Additional costs of complying with the review board's recommendations for monitoring the safety of Yucca Mountain and dealing with potential damages from pending lawsuits could drive the projects costs to $75 billion, the letter said.

The DOE's Public Affairs Office in Washington denied a request to interview Barrett.

"The author of the letter recognizes Barrett as the bureaucrat behind the scenes," said Kevin Kamps of the Nuclear Information and Resource Service, a Washington-based watchdog group. "He's been the guy behind Ivan Itkin. He knows what's going on."

The nuclear industry denied knowing anything about the letter or who wrote it. "We have no idea who the author might be," the Nuclear Energy Institute's Steve Kerekes said.

Yucca Mountain is the only site under study by the federal government to dispose of both commercial reactor and nuclear weapons wastes. The repository was supposed to open in 1998, but lengthy scientific studies at the site and a veto threat by President Clinton to stop temporary storage in Nevada delayed the opening until at least 2010.

The technical review board has serious concerns about the DOE's scientific work at Yucca Mountain.

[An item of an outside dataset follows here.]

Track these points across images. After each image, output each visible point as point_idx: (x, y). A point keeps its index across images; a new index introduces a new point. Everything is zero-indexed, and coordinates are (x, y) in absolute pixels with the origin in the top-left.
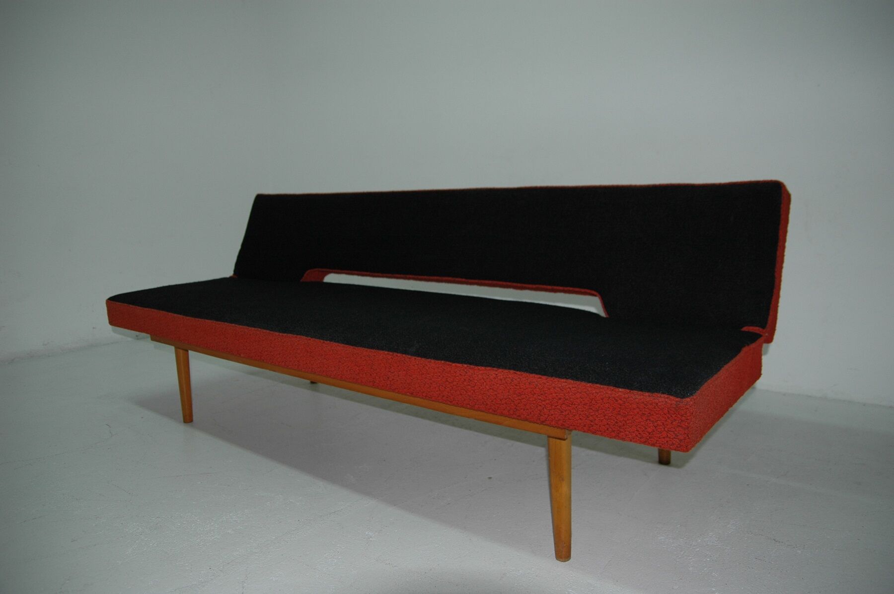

The anonymous letter included an internal board memo in which the agency's executive director, Bill Barnard, expressed personal concerns that the DOE's plan for Yucca Mountain was confusing and ill-defined.

"Without a well-defined plan for creating a technically defensible process for the secretary to select a repository design concept, it appears that DOE may be trying to sell 'a pig in a poke,' " Barnard wrote. "Unfortunately, people do not have sufficient trust in DOE to accept this approach."

Barnard said today that he did not know who wrote the anonymous letter.

Bob Alvarez, a staffer under former Energy Secretary Hazel O'Leary, said the letter points out common examples of alleged mismanagement at the DOE.

"Typical of a large DOE project, and that includes Yucca Mountain, contractors are virtually given a blank check and there's no oversight," Alvarez said.

"The whole civilian radioactive waste office needs a total management analysis and review," Alvarez said, noting that the GAO and the National Academy of Sciences have been critical of DOE's top management in recent years.

In 1998 the GAO reviewed DOE's programs around the country and found that up to 85 percent of its projects failed in the last 20 years because of cost overruns.

"Essentially, it becomes a large gravy train for the system," Alvarez said.